A simple basic mathematical formula to calculate how much insurance you needs is: short term needs+ long term needs –resources=how much life insurance you need. This can be done using some simple steps and calculations. You have to first add up all the short term needs which are final expenses, outstanding debts and emergency expenses. The final expenses are the medical and hospitalization bills, funeral expenses, lawyer’s fees, any outstanding taxes and others. Outstanding debts are like the credit card balances, auto loans, and college loans while emergency expenses include a cash reserve for medical emergencies, repairs to home or automobile.

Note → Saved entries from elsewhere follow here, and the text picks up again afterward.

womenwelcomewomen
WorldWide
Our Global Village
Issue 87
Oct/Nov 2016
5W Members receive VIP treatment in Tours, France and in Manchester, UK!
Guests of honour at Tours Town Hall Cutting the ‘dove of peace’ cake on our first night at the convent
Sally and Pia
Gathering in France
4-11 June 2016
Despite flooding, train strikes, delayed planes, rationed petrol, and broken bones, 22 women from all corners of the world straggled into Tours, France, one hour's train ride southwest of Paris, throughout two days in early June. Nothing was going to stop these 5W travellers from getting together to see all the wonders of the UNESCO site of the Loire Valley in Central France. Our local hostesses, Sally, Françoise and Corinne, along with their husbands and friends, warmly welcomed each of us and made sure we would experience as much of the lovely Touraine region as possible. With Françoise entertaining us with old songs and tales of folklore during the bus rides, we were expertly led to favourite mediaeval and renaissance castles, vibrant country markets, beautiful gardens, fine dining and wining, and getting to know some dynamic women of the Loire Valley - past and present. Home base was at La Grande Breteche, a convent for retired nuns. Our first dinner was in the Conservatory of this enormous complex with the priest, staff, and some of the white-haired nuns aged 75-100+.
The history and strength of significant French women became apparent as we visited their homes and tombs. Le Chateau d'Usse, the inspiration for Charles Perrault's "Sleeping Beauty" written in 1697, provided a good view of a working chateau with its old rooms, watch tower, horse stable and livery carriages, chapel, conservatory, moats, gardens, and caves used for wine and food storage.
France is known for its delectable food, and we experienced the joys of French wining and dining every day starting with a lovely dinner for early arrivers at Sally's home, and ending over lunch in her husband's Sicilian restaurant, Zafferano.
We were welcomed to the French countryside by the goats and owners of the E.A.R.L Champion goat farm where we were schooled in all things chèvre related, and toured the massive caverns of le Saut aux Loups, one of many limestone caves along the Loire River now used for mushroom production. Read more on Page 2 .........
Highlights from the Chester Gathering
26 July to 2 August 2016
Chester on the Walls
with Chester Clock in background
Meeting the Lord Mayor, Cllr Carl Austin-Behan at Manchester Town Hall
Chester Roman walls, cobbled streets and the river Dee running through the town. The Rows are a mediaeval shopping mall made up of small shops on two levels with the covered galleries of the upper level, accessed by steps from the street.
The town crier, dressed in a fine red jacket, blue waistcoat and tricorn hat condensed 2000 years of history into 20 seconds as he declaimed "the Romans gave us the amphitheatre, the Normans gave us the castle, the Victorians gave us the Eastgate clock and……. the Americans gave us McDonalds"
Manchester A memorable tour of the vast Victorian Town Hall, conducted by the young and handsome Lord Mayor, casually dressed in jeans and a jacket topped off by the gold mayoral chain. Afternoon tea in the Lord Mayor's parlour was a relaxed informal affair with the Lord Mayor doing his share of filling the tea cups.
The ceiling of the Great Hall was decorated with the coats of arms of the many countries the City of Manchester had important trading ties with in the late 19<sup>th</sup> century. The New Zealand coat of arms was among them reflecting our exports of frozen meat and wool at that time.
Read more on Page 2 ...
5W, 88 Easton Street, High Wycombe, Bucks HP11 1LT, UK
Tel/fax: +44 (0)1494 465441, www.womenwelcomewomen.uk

These should be added to the long term debts like mortgage loans and college fees. Calculating education costs is tricky but on an average you should add five percent a year to the present expenses. Generally this comes up to $5000 per annum or $20,000 for a private four year course in the US. The family maintenance costs include childcare, food, clothing, utility, entertainment, travel, transportation etc. The total of one year’s expenses should be multiplied by the umber of years that the insurer wants to provide income to the family. You should add all this- the short and long term debts and the family maintenance amount.

The next step is to figure out the resources, savings, stocks, bonds, mutual funds, social security etc. Subtract the resources for the total expenses and the figure that is reached will represent the amount of life insurance you should buy.